Being outraged has served as a signature for the far-right movement for nearly six years. It also fuels Fox News' entire business model: Fox News makes a pile of profits each year overreacting to imagined Obama scandals, like the Gruber one.
Just as importantly, note that the Gruber production, like Fox's long-running Benghazi production, clearly overlaps with strategies being employed by the Republican Party. From a recent report in The Hill: “Republican lawmakers are doubling down on controversial comments from ObamaCare consultant Jonathan Gruber amid an explosion of interest from conservative media.”
Here's the other concrete way Republicans are looking to use to Gruber story, and specifically Fox News' chronic over-hyping of the story: To convince the Supreme Court specifically Chief Justice John Roberts, to dismantle Obamacare by approving a legal challenge the court will hear this session.
Writing in Commentary, Jonathan Tobin stressed [emphasis added]:
What the White House should be most worried about is not the way Gruber's candor is playing on the cable news channels but in Roberts' mind. The open talk about the lies that led to the legislation's passage might be enough to convince the chief justice to go along with conservatives who rule against the government and bring the ACA crashing down long before the GOP is able to finish the job.

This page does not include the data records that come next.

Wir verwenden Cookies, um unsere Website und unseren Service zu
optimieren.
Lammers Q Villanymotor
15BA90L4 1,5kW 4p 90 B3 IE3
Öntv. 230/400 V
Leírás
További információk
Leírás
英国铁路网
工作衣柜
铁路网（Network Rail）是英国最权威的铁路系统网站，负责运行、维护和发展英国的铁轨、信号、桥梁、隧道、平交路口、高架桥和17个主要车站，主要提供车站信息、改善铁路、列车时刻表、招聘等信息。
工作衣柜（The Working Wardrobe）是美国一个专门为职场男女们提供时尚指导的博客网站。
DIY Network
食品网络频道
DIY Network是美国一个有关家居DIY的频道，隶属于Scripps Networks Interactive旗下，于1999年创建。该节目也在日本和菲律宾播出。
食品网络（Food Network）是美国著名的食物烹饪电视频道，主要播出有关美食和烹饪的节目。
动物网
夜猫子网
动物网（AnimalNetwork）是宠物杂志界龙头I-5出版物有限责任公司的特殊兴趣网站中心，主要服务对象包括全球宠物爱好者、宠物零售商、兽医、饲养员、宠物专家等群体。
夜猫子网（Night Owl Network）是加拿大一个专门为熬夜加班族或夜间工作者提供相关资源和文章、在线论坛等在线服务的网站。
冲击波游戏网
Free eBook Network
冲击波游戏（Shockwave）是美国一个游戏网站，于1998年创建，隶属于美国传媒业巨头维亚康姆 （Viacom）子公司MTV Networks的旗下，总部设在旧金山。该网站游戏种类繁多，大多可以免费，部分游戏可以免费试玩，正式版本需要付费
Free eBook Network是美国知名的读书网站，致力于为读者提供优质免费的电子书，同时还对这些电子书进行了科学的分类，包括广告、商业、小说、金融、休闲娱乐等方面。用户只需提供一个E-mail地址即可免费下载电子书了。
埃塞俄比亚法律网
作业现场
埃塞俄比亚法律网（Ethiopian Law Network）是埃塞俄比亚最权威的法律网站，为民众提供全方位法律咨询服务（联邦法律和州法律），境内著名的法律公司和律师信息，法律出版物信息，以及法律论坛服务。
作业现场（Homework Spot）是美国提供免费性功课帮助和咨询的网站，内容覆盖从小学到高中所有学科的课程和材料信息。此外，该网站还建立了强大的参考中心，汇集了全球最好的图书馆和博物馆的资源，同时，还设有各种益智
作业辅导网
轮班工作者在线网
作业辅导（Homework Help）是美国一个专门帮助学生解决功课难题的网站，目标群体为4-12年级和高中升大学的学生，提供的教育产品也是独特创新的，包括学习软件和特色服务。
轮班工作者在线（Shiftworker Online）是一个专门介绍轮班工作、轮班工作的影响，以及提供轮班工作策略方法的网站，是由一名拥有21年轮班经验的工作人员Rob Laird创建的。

This week, Bill O'Reilly stressed the same scenario:
Here's what's going to happen, Leslie, and this is the first time this has ever been said on national television. The Supreme Court is following this Gruber thing. And now, they have to rule on various parts of ObamaCare. And now, they're gonna strike it down because in the back of their mind is “Aha! You guys weren't honest. And now we're gonna have to correct that wrong.”
My opinion, but you wait and see.
In other words, Fox's Gruber coverage might give five conservative Supreme Court justices the public relations cover they need to undo the landmark law.
And boy, is Fox working overtime to create that cover. From November 10 and November 13, Fox News devoted at least 57 segments to scandalizing Gruber's statement in its renewed effort to delegitimize the passage of health care reform, according to Media Matters research. PolitFact then reported that between November 10 and November 18, Fox News had mentioned Gruber's name nearly 800 times on the air, compared to 79 mentions on MSNBC and 27 on CNN.
The Gruber blizzard is reminiscent of the 20-month Benghazi storm that raged at Fox, during which time the channel's evening programs aired nearly 1,100 segments on the Benghazi attacks and their aftermath.
Why the lack of corresponding Gruber coverage outside of the anti-Obama news bubble? Was it all just more liberal media bias; the same supposed bias that Fox claimed kept reporters from uncovering the hard truths about Benghazi? No, the Gruber story mostly drew shrugs because, as New York Times economics correspondent Neil Irwin explained, the economist's comment illustrated the “completely commonplace” way that “Congress makes policy of all types.”
Added Vox's Ezra Klein:
"Everyone -- literally, everyone -- who makes or covers policy in Washington is familiar with Gruber's complaint: Congress constantly tries to appease both the Congressional Budget Office and voters by designing policy in unnecessarily complex ways, and selling it in ways that obscure the tradeoffs. Both parties do this every single day, all of the time.
In other words, Gruber's comments weren't covered as breaking news because they didn't represent breaking news. But Fox isn't in the news business. Fox is in the phony outrage business. Fox is in the GOP propaganda business. And with its Benghazi production finally shelved after a solid two-year run, Fox is out shopping for a new brand of outrage and hopes to turn Gruber into a right-wing reality star.